Über den Tod Vitus Berings
Ohne
Zweifel würde er am Leben geblieben seyn, wenn er Kamtschatka erreicht
und nur der Wärme eines Zimmers und frischer Speisen sich hätte bedienen
können. So aber kam er fast vor Hunger, Durst, Kälte, Ungemach und
Betrübniß um, und der ödömatöse Geschwulst der Füsse, den er schon längst von einem gestopften Tertianfieber hatte,
wurde durch die Kälte vermehrt und in den Leib und die Brust getrieben,
endlich aber seinem Leben, durch den im Unterleibe entstandenen Brand,
am 8ten December zwey Stunden
vor Tage, ein Ende gemacht.
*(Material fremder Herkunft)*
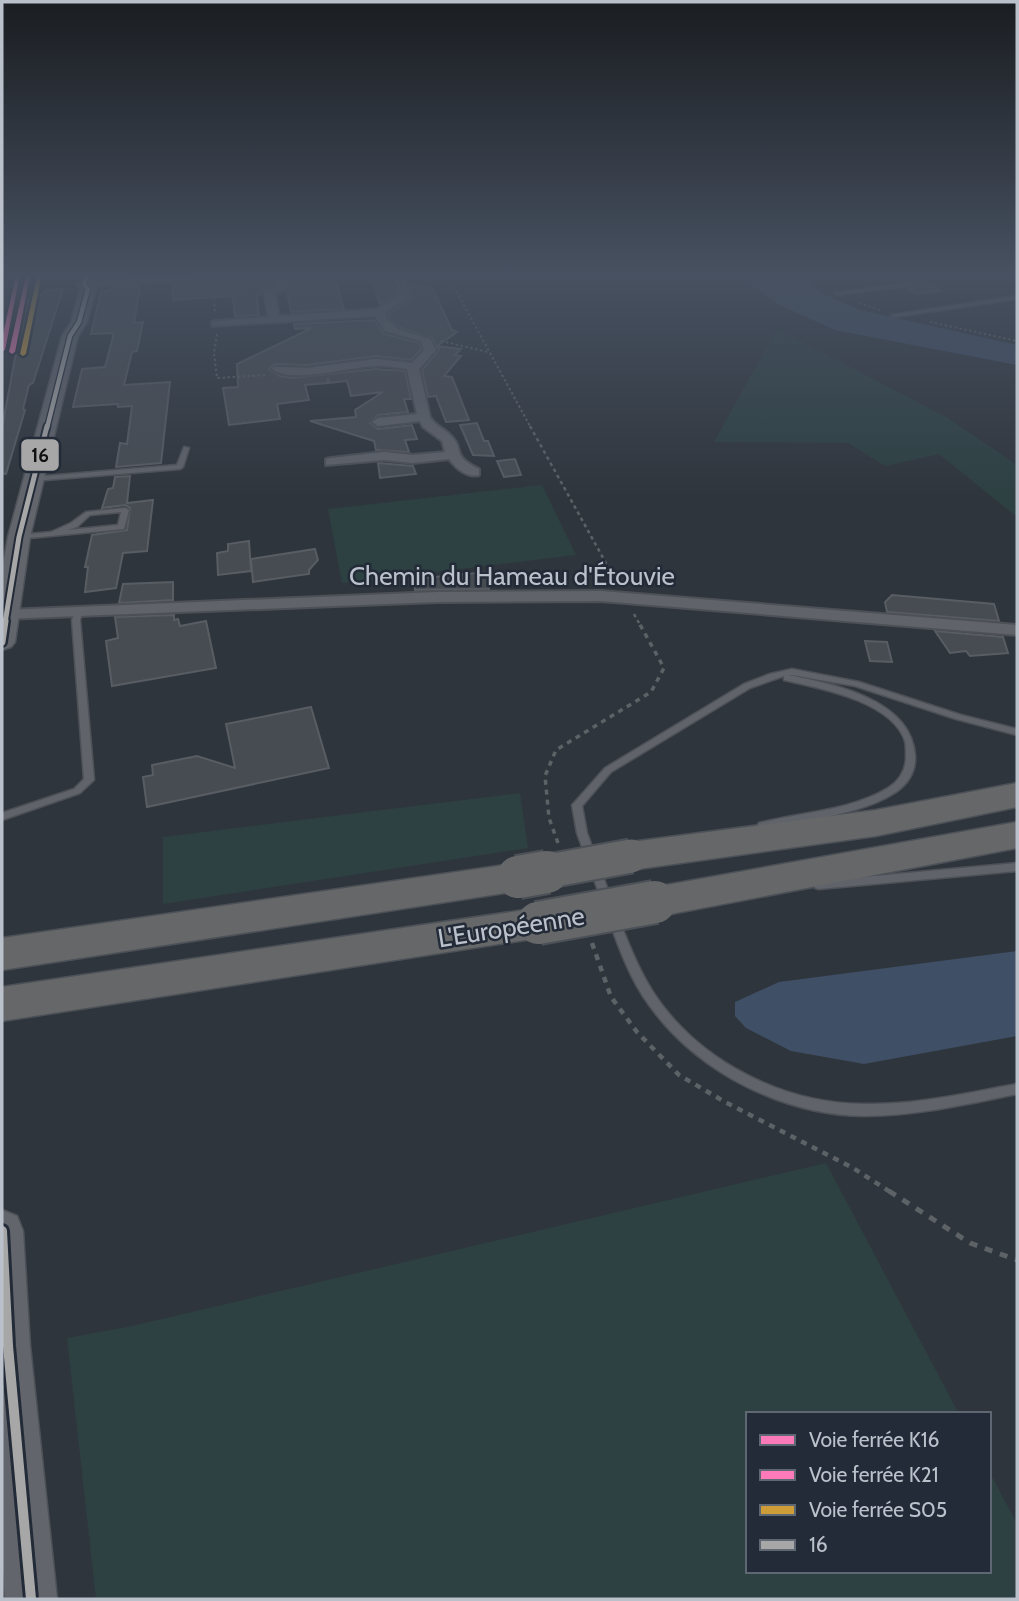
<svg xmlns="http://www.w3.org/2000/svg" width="1019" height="1601" viewBox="0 0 1019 1601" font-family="Cabin,sans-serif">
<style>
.green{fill:#2d4042}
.water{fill:#3f4f65}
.building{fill:#474c52;stroke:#585c63;stroke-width:2}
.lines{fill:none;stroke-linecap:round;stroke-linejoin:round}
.service-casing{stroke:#4d5157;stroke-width:3}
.minor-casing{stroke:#4d5157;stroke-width:4}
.primary-casing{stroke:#4d5158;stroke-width:3}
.motorway-casing{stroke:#4c5157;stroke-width:3}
.path-far4{stroke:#5d6267;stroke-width:2;stroke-dasharray:2.5 2.5;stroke-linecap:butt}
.path-far3{stroke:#5d6267;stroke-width:2.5;stroke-dasharray:3.5 3.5;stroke-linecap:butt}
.path-far2{stroke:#5d6267;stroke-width:3.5;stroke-dasharray:5 5;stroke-linecap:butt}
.path-far1{stroke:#5d6267;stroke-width:4.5;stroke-dasharray:6 6;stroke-linecap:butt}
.path{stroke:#5d6267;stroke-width:5;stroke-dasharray:8 8;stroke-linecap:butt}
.service{fill:#60636a;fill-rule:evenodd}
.minor{fill:#60636a;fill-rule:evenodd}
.primary{fill:#62656c;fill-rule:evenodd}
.motorway{fill:#656769;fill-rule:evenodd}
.motorway-bridge-far1-casing{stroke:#4c5157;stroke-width:37;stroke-linecap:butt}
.motorway-bridge-casing{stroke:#4c5157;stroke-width:46;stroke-linecap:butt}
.motorway-bridge-far1{stroke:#656769;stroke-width:33}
.motorway-bridge{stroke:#656769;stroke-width:42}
.bus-1-far3-casing{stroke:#222b37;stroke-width:7}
.bus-1-far2-casing{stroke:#222b37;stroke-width:9}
.bus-1-far1-casing{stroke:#222b37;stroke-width:12}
.bus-1-casing{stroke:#222b37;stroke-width:16}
.bus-1-far3{stroke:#a7a7a7;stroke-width:4.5}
.bus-1-far2{stroke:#a7a7a7;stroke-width:5}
.bus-1-far1{stroke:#a7a7a7;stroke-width:7}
.bus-1{stroke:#a7a7a7;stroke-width:10}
.rail-1-casing{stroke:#222b37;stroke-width:5}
.rail-2-casing{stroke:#222b37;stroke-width:5}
.rail-3-casing{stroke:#222b37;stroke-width:5}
.rail-1{fill:#fc7aba;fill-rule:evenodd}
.rail-2{fill:#fc7aba;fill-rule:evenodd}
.rail-3{fill:#cf9d38;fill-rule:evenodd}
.labels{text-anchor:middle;stroke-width:5;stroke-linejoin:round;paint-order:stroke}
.street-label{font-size:26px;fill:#bbc1cb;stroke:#222b37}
.line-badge{stroke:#222b37;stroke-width:2.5}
.pale-badge-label{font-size:19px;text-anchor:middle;font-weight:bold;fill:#111}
</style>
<rect width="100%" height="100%" fill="#2f353c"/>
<path class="green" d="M777 329 946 417 1017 465V517L939 454 885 466 848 443 714 442Z
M542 485 576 555 342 583 328 509Z
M520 793 528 848 163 904V837Z
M826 1163 959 1414H748V1571H989V1471L1017 1524V1599H96L67 1338 132 1326Z"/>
<path class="water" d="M743 274H802L823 294 860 310 1017 345V365L835 330 780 305 744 279Z
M1017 951V1036L864 1064 791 1051 746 1028 735 1016V1002L779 982Z"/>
<path class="building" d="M369 274 388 278 397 294 380 304Z
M886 274H915L942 291 916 294 908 289 917 287 916 281 898 282Z
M334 275 344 309 291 312 287 292 291 288 288 278Z
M273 277 274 284 263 287 262 294 257 295 259 315 235 317 233 296 173 300V284Z
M409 283 433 289 452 330 457 332 437 346 461 349 455 355 461 356 444 376 452 377 469 420 446 422 436 396 428 397 422 370 439 350 432 338 401 328 388 318V314L412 297Z
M140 286 134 323 143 322 137 351 132 352 124 385 170 382 161 463 116 467 120 443 127 444 132 406 118 407V404L73 407 82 369 105 367 113 337V333L91 334 101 292 109 291 110 288Z
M63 289 33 383 29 385 23 409 25 410 6 474 2 473V428L24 309 28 300 36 299 47 290Z
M374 320 384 334 419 343 421 349 411 360 376 356 308 365 274 364 269 369 280 376 293 378 375 369 405 371 411 399H404L408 412 378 415 370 423 378 429 412 425 417 439 405 440 409 452 376 450 374 441 310 421 356 417 355 410 383 392 351 396 347 381 329 383 328 378 327 383 305 385 309 400 277 404 280 419 229 425 223 388 238 387 237 364 312 328 295 329 294 324Z
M477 423 484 441H488L494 456 473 455 460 425Z
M515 459 521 475 504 477 497 461Z
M378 463 413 466 416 474 380 478Z
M130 476 127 503 153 500 147 551 123 553 116 588 85 592 88 567H85L92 535 127 530 130 508 125 505 102 508 108 489 113 488 115 477Z
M249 541 251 571 218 575 217 553 228 551V544Z
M315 549 318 560 309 570V574L253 582 251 559Z
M487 572 489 589 415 590 414 579Z
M173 582V600L119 603 123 584Z
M892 595 994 604 999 621 887 612 885 602Z
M174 615V620L178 619 180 626 206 621 216 668 112 686 106 641 118 638 115 617Z
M935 631 1003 637 1008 653 970 656 966 651 950 653Z
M865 641 887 642 892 662 870 661Z
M311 707 329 768 147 807 143 777 153 775 152 765 197 756 235 768 226 724Z"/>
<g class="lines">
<defs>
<path id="service" d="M913 282 915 283V285L837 295 834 293Z
M1017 296V299L894 317 891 315Z
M184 447 189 448 183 467 180 469 33 481 30 479 33 477 177 465Z
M125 508 129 510 124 529 19 539 15 537 19 535 51 532 71 523 86 512ZM121 512 118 525 68 530 77 527 90 515Z
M76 608H79L83 610 80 620 94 780 80 793 2 820V813L74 789 84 779 72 620Z
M792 669 859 682 961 715 1017 729V735L956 719 855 686 792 675H788C833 684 911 699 915 755 916 770 909 783 896 792 862 815 803 820 762 830L757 826 759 823C801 812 850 811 888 788 899 781 906 770 906 757 906 752 906 745 905 741 892 701 819 688 784 680V676L750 688 611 772 582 806 587 833 612 901 611 904H603L577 833 572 805 574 803 605 768 744 684 770 674Z
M1017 863V871L819 889 815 888 814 885 815 882 819 881Z
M613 914 617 915 618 918C629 944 639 971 655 995 700 1062 784 1104 864 1104 916 1105 967 1093 1017 1084V1094C967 1104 916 1116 864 1116 782 1115 697 1072 649 1005 630 979 619 948 608 918L609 915Z"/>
<path id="minor" d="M200 274H248L243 277 84 287 79 284 84 281Z
M275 274H285L288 289 275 293 279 316 377 309 400 295 395 280 388 274C405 274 406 281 410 296L385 313 386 319 400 330 430 339 436 350 419 369 430 417C435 426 444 428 451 436 465 449 450 455 479 469V475C466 478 456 468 449 459L413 463 384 460 326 465V459L331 458 384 452 413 455 445 452 442 441 423 427 420 421 378 426 372 422 378 418 417 414 407 369C397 368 385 365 375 366 349 367 293 384 272 369L274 367 308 368 376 359 412 363 424 350 421 341 385 331 375 316 212 326V322L216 321 268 317 264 290 277 286Z
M601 591 1017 625V635L601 601 437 602 2 619V611L6 610 437 592Z"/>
<path id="primary" d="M84 279 89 281 96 289 87 322 78 336 30 537 15 642 11 647 2 650V571L8 537 62 336 71 322 80 289 76 284Z
M2 1210 17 1216 23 1231 30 1346 57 1599H5L2 1556Z"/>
<path id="motorway" d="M1017 783V807L876 836 631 870 618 866 613 856 618 846 631 842 876 810Z
M1017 822V848L655 917 641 912 636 902 641 892 655 887Z
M518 863 531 867 537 877 531 887 518 891 2 970V938Z
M538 908 552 912 557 923 552 934 538 938 2 1021V987Z"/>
</defs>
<use href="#service" class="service-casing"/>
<use href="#minor" class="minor-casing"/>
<use href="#primary" class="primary-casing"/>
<use href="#motorway" class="motorway-casing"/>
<path class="path-far4" d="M813 274 828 287
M454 287 531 428
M213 289 215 313
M859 303 882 311
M930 322 1017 341
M217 334 214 353 217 378 267 375
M441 341 488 352"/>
<path class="path-far3" d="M530 426 617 583
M634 614 639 623"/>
<path class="path-far2" d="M558 843 549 818 545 776 556 750 651 692 664 668 638 621"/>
<path class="path-far1" d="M592 943 611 997 637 1032 679 1075 725 1102 853 1168 892 1193"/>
<path class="path" d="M889 1191 970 1243 1017 1260"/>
<use href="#service" class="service"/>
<use href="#minor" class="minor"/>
<use href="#primary" class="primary"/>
<use href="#motorway" class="motorway"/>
<defs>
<path id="motorway-bridge-far1" d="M538 873 631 856"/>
<path id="motorway-bridge" d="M518 877 547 872
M538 923 655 902"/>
</defs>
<use href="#motorway-bridge-far1" class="motorway-bridge-far1-casing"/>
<use href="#motorway-bridge" class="motorway-bridge-casing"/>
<use href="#motorway-bridge-far1" class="motorway-bridge-far1"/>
<use href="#motorway-bridge" class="motorway-bridge"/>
<defs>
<path id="bus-1-far3" d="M47 428 70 336 79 322 88 289 84 284 87 274"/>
<path id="bus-1-far2" d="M5 623 19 537 47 426"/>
<path id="bus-1-far1" d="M2 642 5 621"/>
<path id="bus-1" d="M2 1231 8 1346 31 1599"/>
</defs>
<use href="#bus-1-far3" class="bus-1-far3-casing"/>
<use href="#bus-1-far2" class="bus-1-far2-casing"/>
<use href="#bus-1-far1" class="bus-1-far1-casing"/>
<use href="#bus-1" class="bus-1-casing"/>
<use href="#bus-1-far3" class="bus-1-far3"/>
<use href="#bus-1-far2" class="bus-1-far2"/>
<use href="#bus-1-far1" class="bus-1-far1"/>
<use href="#bus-1" class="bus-1"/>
<defs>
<path id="rail-1" d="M16 274H20L5 350 2 352V339Z"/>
<path id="rail-2" d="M26 275 30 276 15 352 12 354 9 352Z"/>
<path id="rail-3" d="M37 277 41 278 26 354 23 356 20 354Z"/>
</defs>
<use href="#rail-1" class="rail-1-casing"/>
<use href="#rail-2" class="rail-2-casing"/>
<use href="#rail-3" class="rail-3-casing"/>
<use href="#rail-1" class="rail-1"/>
<use href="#rail-2" class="rail-2"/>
<use href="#rail-3" class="rail-3"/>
</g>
<linearGradient id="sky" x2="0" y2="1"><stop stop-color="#1a1d21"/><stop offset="0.55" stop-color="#475161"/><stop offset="1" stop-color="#475161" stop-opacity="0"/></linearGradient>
<rect width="1019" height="498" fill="url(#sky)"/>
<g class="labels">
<g class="street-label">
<text x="512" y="585">Chemin du Hameau d'Étouvie</text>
<text transform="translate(511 927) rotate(-9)" y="9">L'Européenne</text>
</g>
</g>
<rect class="line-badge" x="20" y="438" width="40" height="34" rx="7" fill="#a7a7a7"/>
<g class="pale-badge-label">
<text x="40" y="462">16</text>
</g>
<rect width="1019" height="1601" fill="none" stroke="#bbc1cb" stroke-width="7"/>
<rect x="746" y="1412" width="245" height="161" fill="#222b37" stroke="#5f6772" stroke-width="2"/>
<rect x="760" y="1435" width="35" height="10" fill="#fc7aba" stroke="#5f6772" stroke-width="2"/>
<text x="809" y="1447" font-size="21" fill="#bbc1cb">Voie ferrée K16</text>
<rect x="760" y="1470" width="35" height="10" fill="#fc7aba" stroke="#5f6772" stroke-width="2"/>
<text x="809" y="1482" font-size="21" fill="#bbc1cb">Voie ferrée K21</text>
<rect x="760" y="1505" width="35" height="10" fill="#cf9d38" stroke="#5f6772" stroke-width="2"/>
<text x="809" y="1517" font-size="21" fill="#bbc1cb">Voie ferrée S05</text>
<rect x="760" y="1540" width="35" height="10" fill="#a7a7a7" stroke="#5f6772" stroke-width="2"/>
<text x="809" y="1552" font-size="21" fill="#bbc1cb">16</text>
</svg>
So jammervoll sein Tod seinen Freunden
scheinen muste, so bewundernswürdig war seine Gelassenheit und
ernstliche Zubereitung zum Scheiden, welches bey völliger Vernunft und
Sprache erfolgte.
Über die Überfahrt nach Kamtschatka
Den
13ten August gingen endlich alle, mit vieler innerlicher Bewegung, aus
ihren Wohnungen nach dem Fahrzeuge, welches uns entweder nach unserem
Vaterlande führen, oder auf irgendeine Art unserm Schicksal den
Ausschlag geben sollte. Als wir auf dem Fahrzeug beysammen waren, sahe
man erstlich wie enge der Raum und wie beschwerlich die Reise dahero
werden würde. [...]
Den 17ten am Dienstag frühe, bekamen wir auf
einmal das feste Land von Kamtschatka zu sehen. Wir erreichten selbiges
gerade in der Gegend des Kronozkischen Vorgebirges, sahen es auch, wegen
trüber und neblichter Witterung nicht eher, als bis wir uns etwa eine
Meile von Ufer befanden. Nichts desto weniger blieb man bey dem Vorsatz,
nach dem Hafen zu gehen, von welchem wir noch dreißig Meilen entfernt
waren. Da aber die ganze Zeit über, unter dem Lande Kamtschatka entweder
eine gänzliche Windstille oder der Wind widrig war, so brachten wir
noch neun Tage mit lavieren zu, bis wir endlich den 26ten August, da man
sich vier und zwanzig Stunden lang ohne Unterlaß der Ruder bedient
hatte, in der Nacht in die Mündung des Seebusens, und den 27ten Abends
in den längst gewünschten Hafen [Petropavlovsk] selbst kamen.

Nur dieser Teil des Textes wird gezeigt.